Tips for Completing Social Work Paperwork
At its best, doing social work paperwork is a noble endeavor, a road map of what will be done with a client or documentation of what has been done. At worst, it can be a time consuming, complicated nightmare! We have all been there and we’re here to offer some basic tips on completing paperwork.
Social Work Paperwork Tips
1. Always remember that Social Work assessments and notes are legal documents. Yes, they do assist clients and do provide a plan and history for the social worker but never lose sight of the fact that they are open legal documents.
2. Never write anything in a note or assessment that you would not want read openly in court. For explanation, see tip one above.
3. Write social work documentation in third person.
4. Try as much as possible to keep your opinion out of it by stating facts only. This can be quite difficult because the documentation process is very much about what you see and how you interpret but it is best to state the facts as you see them.
5. Use “as reported by” when the client/consumer provides information that is beyond your scope of practice. For example, when medical ailments or medical issues are discussed you can state “client reported that she is diabetic,” or “client reported a medical diagnosis of rheumatoid arthritis.” This makes it clear that you are not the one diagnosing these ailments.
6. A treatment plan should be considered a legal contract between the social work service provider and (a) the client/consumer, and (b) the entity providing funding.
7. The treatment plan spells out clearly for both the client/consumer and the funder (a) what goals will be worked on, and (b) the clinical approaches that will be utilized.
8. Every treatment note should have at its core, (a) a clear statement about what goal(s) from the treatment plan were worked on in session, and (b) what clinical approach(es) was/were utilized. Remember that the clinical approached used must have been mentioned in the treatment plan.
9. Every note should also include a statement about who was present in the session and at least one quote from the primary client/consumer. The rational for this is because you can always prove who was in the session or not in the session if you routinely record it, and the primary client/consumer can be directly connected to the session with a quote.
10. It is also a strong suggestion to always include the session start and stop time as well as the date. This is so you can insure that you are not double billing if you are audited.
11. Notes generally can be written in two formats, both of which are acceptable and dependent on the agency. They cover the same reporting in different ways:
A. PIE notes, which means the note will cover section that include (Problem), (Intervention), and (Effectiveness or Evaluation).

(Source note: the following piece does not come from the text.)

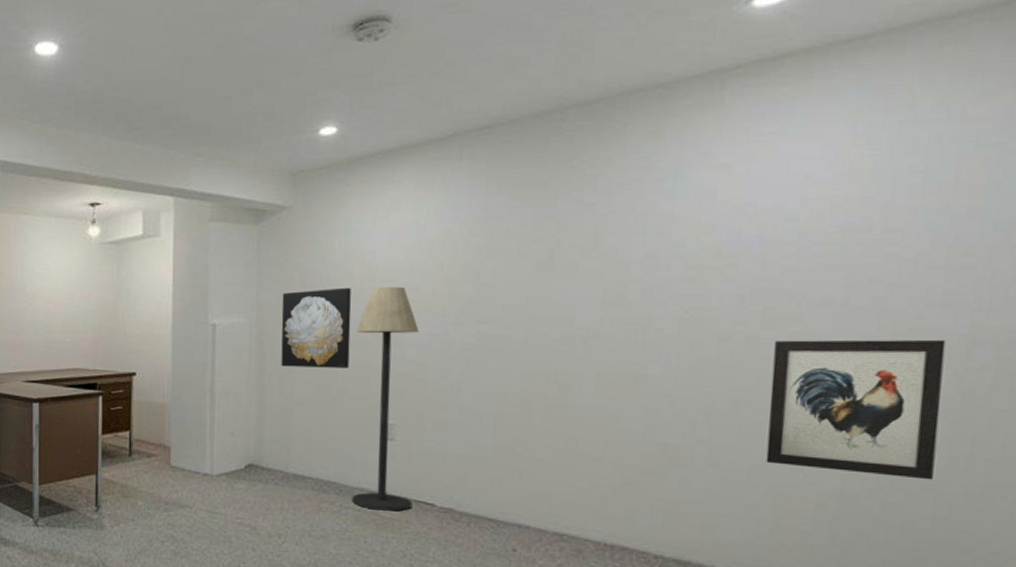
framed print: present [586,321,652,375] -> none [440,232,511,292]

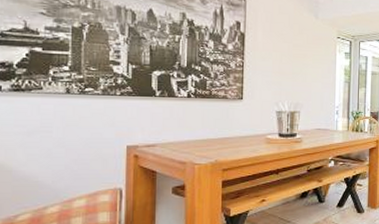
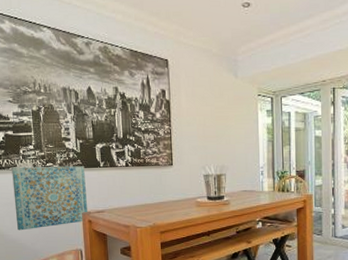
wall art: none [33,89,135,166] -> present [11,166,87,231]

B. SOAP notes, which means the note will cover sections that include (a Subjective general overview of the session), an (Objective overview of the session), and (Assessment of the session) and a future (Plan) of what will occur in the next week.
12. Regardless of document type it is helpful to write the note in as efficient a way as possible stating only the highlights of the session and details only when necessary to show completion of a treatment goal,decomposition, or any change in acuity.
13. Always report any issues regarding suicide or homicide and record (a) who was called, (b) the time of the call, (c) what was reported, and (d) be sure to include the name and contact information of the person with whom you spoke.
14. When discussing clinical interventions it can be helpful to create a separate keyword reference document for yourself. This is a form that you can keep for yourself that lists common techniques and phrases for the clinical approach being utilized. For example Cognitive Therapy could have the common words of “automatic thoughts,” Cognitive restructuring” and so on.
15. As much as possible try and write your notes directly after a session. Your mind is fresh and the note will be easier to write.
16. Finally, work at speeding up the time you spend doing social work documentation. Actively push yourself to develop a pattern of stating (a) who was present, (b) the goal(s) addressed, (c) the treatment(s) utilized, (d) a quote from the primary client/consumer, and (e) the general details of how what was discussed in the session.
Social Work documentation need not be painful and if you keep these tips in mind they can provide a framework for your documentation. A framework and guidelines can take the stress out of documentation because it simplifies the process and provides a clear template to structure your thoughts and your notes. We hope that these tips help to make your life a bit easier.